Нега фыркнула и мотнула головой, порываясь развернуться от забора обратно в сторону конюшни. Я не могла ее упрекнуть. Меня тоже не интересовали поля, озера, тишина — все, что с такой готовностью приняла мама. И не могли заинтересовать, когда каждое приятное воспоминание возвращало меня в Филадельфию.
По крайней мере, каждое из тех, которые удалось сохранить.
Я потерлась щекой о воротник зелено-желтой фланелевой рубашки — папиной рубашки — ища утешения в прикосновении мягкой ткани. Эта рубашка была на нем, когда папа вел меня, аккуратно держа за локоть, сквозь толпу фанатов «Филлис»[2]на стадионе «Ситизенс Парк», а вокруг пахло попкорном, хот-догами и разгоряченными телами.
В груди ширилась пустота. Как так вышло, что одни воспоминания проигрываются в голове ярко как фильм, вдобавок со всеми звуками и запахами, а другие пропали полностью?
Мама говорит, что тревожность — это нормально, мозг всегда странно реагирует на внезапную потерю близкого человека. Хороший способ объяснить, что я не сумасшедшая, даже если могу детально описать планировку нашего бывшего дома и помню, как папа ликующе вскидывал кулак в воздух, когда болел за свою любимую команду, но не могу вспомнить совсем простых вещей, например, какая у меня любимая марка джинсов. И нравилось ли мне кататься на велосипеде. И влюблялась ли я хоть раз.
Мама уверяет, что память ко мне вернется. Со временем.

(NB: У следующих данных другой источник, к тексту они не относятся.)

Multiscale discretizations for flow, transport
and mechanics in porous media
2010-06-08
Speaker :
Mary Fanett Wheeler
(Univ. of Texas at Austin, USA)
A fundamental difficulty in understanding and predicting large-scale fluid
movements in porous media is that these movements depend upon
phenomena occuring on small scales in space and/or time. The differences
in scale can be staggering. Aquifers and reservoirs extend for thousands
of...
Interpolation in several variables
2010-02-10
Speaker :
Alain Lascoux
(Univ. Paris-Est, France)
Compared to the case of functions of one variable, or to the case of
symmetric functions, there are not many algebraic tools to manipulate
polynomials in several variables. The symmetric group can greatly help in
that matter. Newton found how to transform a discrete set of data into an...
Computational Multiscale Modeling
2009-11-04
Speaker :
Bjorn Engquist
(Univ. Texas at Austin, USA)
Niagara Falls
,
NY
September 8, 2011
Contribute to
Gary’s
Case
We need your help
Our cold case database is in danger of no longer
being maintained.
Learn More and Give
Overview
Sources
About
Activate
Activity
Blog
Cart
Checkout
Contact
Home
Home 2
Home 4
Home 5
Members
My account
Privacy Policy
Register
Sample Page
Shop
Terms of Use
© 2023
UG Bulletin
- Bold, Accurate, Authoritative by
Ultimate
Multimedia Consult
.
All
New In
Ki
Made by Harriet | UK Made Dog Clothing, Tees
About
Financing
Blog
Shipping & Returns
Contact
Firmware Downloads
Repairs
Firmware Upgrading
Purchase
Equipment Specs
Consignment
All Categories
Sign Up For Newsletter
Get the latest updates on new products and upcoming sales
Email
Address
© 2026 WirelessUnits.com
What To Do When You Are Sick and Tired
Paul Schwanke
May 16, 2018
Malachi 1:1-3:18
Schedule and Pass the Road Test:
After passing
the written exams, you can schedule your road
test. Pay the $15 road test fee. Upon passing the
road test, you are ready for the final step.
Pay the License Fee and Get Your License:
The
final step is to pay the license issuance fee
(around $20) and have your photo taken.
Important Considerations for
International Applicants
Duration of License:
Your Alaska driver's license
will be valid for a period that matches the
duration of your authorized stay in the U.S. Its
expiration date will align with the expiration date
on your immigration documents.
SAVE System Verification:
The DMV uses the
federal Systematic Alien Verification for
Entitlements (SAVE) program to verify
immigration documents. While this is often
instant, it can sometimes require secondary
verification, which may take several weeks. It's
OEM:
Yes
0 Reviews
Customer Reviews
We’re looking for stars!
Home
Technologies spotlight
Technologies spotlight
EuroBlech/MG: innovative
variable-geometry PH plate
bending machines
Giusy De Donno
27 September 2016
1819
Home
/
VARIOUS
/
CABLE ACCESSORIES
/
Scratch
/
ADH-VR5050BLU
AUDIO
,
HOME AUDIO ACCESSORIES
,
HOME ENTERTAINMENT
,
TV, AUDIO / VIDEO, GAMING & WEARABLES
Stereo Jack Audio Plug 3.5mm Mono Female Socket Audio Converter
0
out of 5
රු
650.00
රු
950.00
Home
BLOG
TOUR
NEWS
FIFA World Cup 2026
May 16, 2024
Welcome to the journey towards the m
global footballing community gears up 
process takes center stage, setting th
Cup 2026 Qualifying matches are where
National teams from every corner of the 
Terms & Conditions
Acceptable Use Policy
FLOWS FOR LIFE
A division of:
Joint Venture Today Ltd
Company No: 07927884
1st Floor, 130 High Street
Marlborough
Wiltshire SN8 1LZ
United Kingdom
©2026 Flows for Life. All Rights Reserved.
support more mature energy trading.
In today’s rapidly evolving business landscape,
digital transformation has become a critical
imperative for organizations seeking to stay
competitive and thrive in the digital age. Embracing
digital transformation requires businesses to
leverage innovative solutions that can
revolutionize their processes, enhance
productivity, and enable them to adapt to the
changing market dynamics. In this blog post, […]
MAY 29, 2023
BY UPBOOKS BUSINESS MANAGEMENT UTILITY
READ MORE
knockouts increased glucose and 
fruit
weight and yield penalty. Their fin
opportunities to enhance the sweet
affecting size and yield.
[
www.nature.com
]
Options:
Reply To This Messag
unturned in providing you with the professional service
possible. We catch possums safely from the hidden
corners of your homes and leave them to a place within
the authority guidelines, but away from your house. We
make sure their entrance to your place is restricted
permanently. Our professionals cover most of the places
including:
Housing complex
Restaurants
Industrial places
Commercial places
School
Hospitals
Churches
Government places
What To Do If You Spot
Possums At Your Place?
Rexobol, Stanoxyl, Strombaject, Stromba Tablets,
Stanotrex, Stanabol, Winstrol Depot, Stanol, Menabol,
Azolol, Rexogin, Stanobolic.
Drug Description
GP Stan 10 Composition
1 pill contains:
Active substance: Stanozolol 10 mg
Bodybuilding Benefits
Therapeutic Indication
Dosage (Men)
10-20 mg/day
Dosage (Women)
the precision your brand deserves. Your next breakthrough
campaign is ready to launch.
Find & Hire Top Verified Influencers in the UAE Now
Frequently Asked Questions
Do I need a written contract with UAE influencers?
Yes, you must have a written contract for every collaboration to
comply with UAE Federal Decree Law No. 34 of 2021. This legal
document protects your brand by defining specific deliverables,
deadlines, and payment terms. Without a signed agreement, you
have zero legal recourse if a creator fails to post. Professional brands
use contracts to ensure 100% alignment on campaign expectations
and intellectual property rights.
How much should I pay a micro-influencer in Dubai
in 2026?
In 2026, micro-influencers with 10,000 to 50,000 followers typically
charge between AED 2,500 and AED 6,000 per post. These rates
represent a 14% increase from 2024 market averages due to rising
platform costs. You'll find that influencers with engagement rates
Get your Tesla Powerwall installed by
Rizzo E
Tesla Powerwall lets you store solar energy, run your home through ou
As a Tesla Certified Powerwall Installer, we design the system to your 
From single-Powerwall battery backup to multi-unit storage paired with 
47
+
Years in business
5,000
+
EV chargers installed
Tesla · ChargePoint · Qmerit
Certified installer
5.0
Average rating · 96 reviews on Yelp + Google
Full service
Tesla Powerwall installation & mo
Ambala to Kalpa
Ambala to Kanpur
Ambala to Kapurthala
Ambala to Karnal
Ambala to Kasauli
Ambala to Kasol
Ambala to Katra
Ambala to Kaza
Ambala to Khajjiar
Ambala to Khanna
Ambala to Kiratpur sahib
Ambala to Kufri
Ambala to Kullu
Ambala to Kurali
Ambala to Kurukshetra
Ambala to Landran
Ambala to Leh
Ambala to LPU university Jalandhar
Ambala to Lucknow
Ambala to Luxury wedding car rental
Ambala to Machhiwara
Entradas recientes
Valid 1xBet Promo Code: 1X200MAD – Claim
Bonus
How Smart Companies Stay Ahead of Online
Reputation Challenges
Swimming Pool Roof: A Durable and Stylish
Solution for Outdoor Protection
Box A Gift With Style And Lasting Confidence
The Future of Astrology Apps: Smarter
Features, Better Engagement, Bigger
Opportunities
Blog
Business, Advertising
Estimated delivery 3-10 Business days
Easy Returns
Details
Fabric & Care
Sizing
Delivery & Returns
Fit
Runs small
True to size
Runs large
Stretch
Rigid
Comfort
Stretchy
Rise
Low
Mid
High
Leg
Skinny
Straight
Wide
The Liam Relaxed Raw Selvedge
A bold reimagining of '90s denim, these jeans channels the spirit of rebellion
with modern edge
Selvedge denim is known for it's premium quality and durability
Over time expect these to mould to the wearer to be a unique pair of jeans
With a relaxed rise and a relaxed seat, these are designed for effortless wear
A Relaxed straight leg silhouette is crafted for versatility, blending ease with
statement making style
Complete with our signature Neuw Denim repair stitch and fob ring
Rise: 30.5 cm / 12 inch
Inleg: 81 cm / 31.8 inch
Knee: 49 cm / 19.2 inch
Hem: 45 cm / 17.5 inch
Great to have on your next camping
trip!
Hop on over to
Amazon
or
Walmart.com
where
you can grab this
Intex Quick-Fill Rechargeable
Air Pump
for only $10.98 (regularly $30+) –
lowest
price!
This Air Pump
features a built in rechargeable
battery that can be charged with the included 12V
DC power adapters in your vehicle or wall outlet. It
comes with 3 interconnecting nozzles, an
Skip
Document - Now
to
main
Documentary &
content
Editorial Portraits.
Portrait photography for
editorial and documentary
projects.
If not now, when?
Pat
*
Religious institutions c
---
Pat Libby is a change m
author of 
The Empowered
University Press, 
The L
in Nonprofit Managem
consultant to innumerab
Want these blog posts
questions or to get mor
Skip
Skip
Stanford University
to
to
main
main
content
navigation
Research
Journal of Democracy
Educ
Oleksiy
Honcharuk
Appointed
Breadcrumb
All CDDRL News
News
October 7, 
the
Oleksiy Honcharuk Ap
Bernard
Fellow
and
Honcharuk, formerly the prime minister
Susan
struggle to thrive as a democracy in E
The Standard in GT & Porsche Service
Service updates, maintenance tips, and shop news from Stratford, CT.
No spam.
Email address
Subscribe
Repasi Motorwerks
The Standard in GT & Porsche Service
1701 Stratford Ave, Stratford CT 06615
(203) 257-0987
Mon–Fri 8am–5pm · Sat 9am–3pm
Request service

Но папа-то не вернется никогда.
Я впилась ногтями в кожаные поводья и глубоко, судорожно вздохнула. Все, все сгорело дотла вместе с домом.
Все, кроме одной дурацкой рубашки.
Нега ударила копытом, выбив комок земли с травой. Стремясь выйти из тупика, лошадь тихо заржала.
Я точно знаю, как она себя чувствовала в этот момент.
Отведя Негу от забора, я мягко перевела ее на рысь. Корпус лошади мерно покачивался подо мной. Лица коснулся порыв холодного ветра со сладковатым запахом травы, и я откинула голову, позволяя ему трепать меня за волосы, за рубашку, ударять по сгустку боли, который поселился на месте моего сердца. Если б только ветер мог подхватить меня и перенести назад во времени.
Боль внутри усиливалась, словно разошлась метастазами по всему телу.
— Вперед! — я ударила пятками в бока Неги.
Кобыла не заставила просить себя дважды. Она рванулась вперед сразу всем своим весом. Ощутив этот мощный импульс, я прижалась к лошади, наслаждаясь тем, как ее грива хлещет меня по лицу.
Чем быстрее мы мчались, тем меньше ощущалась боль в груди, как будто с каждым ударом моего колотящегося сердца и копыт Неги она сбивалась в комок, все плотнее и плотнее.
Я еще подстегнула лошадь.
Когда мы мчались обратно в конюшню, на пути перед нами выросли валуны — декоративная стенка, зигзагами пересекавшая эту часть поля. Одним тем, что я осмелилась ехать быстрее черепахи, я уже нарушила мамины запреты. О прыжках не могло быть и речи. Особенно учитывая, что я никогда раньше этого не делала.
Или делала?
Камни становились все ближе и ближе. Оставалось либо резко развернуться, либо предпринять идиотскую попытку за какую-то долю секунды врубить нужные воспоминания.
Я ослабила поводья, дав им выскользнуть из пальцев. Значит, выбираем идиотизм.
Я почувствовала, как мышцы кобылы напряглись под моими ногами, и в момент прыжка показалось, что я с Негой — одно целое, что мы летим — ощущение было потрясающее.
Пока стремя под моей правой ногой не ушло вниз. Пока седло не съехало.
Я потеряла равновесие, съехав вбок вместе с ослабившимся седлом, и увидела несущиеся мне навстречу камни. Представилось, как моя голова раскалывается о них, словно яйцо о сковородку; от страха в ушах бешено стучала кровь.
«Тебе крышка», — промелькнуло у меня в голове.
И тут мои руки молниеносно рванулись вперед, я даже не представляла, что способна двигаться настолько быстро. Я ухватилась за гриву Неги и с поразительной легкостью подтянулась обратно — в тот самый момент, когда копыта лошади ударились о землю.